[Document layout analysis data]
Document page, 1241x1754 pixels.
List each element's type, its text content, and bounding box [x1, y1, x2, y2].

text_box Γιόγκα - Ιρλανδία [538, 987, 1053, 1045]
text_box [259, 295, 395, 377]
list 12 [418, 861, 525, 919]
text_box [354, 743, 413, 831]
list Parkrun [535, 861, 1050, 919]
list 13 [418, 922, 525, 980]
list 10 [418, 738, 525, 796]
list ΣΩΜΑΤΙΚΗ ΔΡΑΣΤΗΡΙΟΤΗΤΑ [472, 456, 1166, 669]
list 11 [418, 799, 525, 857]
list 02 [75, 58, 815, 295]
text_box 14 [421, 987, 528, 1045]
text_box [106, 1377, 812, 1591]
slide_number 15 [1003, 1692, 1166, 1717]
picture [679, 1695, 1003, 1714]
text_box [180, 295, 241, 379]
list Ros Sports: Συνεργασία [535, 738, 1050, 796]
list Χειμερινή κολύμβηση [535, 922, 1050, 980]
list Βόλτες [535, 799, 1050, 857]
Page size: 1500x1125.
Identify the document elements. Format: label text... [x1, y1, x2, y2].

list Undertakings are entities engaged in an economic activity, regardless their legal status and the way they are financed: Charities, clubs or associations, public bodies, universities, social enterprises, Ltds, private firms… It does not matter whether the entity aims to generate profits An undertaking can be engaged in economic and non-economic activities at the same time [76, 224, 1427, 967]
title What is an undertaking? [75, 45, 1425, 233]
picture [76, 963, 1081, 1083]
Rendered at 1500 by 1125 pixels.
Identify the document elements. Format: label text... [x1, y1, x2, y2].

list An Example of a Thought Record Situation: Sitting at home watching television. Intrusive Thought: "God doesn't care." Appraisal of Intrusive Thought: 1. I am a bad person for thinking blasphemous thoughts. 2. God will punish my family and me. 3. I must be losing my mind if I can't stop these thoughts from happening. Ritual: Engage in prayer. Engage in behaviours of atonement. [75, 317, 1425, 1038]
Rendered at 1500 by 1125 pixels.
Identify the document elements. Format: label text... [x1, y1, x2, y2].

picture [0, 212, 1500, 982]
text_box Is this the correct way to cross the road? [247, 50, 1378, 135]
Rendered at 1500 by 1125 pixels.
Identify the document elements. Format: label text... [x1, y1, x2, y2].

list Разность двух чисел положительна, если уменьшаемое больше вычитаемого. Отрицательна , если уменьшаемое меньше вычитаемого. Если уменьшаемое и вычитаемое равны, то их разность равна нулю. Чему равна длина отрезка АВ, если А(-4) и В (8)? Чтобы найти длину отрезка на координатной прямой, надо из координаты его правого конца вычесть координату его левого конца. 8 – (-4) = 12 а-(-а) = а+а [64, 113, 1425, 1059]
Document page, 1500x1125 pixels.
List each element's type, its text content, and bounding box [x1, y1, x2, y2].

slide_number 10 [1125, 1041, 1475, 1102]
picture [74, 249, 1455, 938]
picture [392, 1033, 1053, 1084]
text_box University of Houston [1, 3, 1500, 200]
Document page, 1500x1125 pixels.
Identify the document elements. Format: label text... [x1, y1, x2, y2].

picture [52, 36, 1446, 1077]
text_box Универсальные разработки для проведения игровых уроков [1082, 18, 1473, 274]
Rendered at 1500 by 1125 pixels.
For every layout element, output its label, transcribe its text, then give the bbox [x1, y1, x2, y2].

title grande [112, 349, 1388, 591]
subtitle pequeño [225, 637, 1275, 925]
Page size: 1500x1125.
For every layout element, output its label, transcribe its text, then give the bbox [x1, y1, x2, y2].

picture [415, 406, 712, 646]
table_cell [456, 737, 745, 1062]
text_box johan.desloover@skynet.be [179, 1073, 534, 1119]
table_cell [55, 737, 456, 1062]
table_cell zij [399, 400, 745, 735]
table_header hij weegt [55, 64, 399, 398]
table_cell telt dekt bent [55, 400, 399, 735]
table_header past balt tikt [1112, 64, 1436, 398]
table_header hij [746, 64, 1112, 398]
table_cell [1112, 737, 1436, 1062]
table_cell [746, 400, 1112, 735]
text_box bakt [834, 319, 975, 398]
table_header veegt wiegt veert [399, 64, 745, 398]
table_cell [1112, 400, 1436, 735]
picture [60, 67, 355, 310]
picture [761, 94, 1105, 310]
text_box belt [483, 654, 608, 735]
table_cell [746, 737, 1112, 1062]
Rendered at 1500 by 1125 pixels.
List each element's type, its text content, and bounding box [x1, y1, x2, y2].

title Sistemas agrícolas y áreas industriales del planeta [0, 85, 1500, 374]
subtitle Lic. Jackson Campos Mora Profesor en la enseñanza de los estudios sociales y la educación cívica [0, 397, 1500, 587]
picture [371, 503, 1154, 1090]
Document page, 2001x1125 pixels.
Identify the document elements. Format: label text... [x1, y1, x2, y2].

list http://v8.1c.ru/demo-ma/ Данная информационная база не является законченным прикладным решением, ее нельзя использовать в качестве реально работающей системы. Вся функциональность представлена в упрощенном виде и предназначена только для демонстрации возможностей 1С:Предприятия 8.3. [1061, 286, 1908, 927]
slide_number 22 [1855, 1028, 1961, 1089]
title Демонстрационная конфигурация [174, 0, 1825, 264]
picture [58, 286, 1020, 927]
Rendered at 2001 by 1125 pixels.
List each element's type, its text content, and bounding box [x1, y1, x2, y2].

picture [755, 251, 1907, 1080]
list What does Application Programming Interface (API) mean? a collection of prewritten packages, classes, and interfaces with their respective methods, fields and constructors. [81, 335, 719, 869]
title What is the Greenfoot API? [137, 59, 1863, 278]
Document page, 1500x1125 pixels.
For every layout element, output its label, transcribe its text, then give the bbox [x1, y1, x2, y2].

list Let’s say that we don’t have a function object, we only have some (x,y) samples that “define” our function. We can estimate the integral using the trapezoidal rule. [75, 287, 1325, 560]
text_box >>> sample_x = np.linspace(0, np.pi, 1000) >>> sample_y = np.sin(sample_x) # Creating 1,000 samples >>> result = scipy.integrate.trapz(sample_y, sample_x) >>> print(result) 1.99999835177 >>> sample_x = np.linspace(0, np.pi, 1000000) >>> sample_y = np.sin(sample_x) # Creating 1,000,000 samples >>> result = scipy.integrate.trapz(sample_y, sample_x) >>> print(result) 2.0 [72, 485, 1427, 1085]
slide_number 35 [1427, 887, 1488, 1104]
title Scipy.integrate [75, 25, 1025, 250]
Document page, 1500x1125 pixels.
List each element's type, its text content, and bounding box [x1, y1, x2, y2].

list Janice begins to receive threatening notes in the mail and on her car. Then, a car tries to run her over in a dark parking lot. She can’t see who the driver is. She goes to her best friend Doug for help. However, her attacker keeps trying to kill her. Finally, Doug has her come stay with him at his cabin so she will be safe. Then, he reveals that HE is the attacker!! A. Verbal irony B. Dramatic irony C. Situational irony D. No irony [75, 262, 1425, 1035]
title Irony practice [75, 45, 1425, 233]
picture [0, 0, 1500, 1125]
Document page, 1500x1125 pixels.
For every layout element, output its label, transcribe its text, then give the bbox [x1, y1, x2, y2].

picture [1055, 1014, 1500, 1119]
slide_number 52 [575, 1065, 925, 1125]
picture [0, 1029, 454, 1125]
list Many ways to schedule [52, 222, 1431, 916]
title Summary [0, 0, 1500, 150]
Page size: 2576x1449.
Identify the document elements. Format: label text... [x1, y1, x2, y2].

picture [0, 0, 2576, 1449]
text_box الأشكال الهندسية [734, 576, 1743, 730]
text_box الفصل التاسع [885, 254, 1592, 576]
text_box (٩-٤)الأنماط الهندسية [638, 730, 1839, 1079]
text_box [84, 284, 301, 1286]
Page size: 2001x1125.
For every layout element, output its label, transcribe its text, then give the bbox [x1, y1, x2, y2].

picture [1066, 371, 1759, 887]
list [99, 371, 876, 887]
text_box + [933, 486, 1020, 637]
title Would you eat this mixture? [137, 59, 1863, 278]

> Work instruction: The answer must be every line of the data that holds the word "size".

> Answer section:
Page size: 1500x1125.
Page size: 1500x1125.
Page size: 2576x1449.
Page size: 2001x1125.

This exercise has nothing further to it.